Convert the text lines in the entries below into a JSON array of strings, one string per line, with blank lines omitted. Leave the pictures out of the answer.

## Task data
────────────────

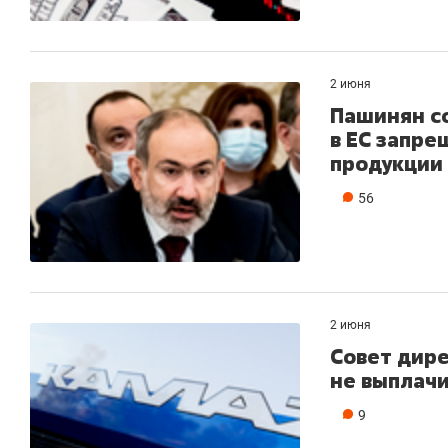
2 июня
Пашинян с
в ЕС запре
продукции
56
2 июня
Совет дир
не выплачи
9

────────────────

## Response below
[
  "2 июня",
  "Пашинян с",
  "в ЕС запре",
  "продукции",
  "56",
  "2 июня",
  "Совет дир",
  "не выплачи",
  "9"
]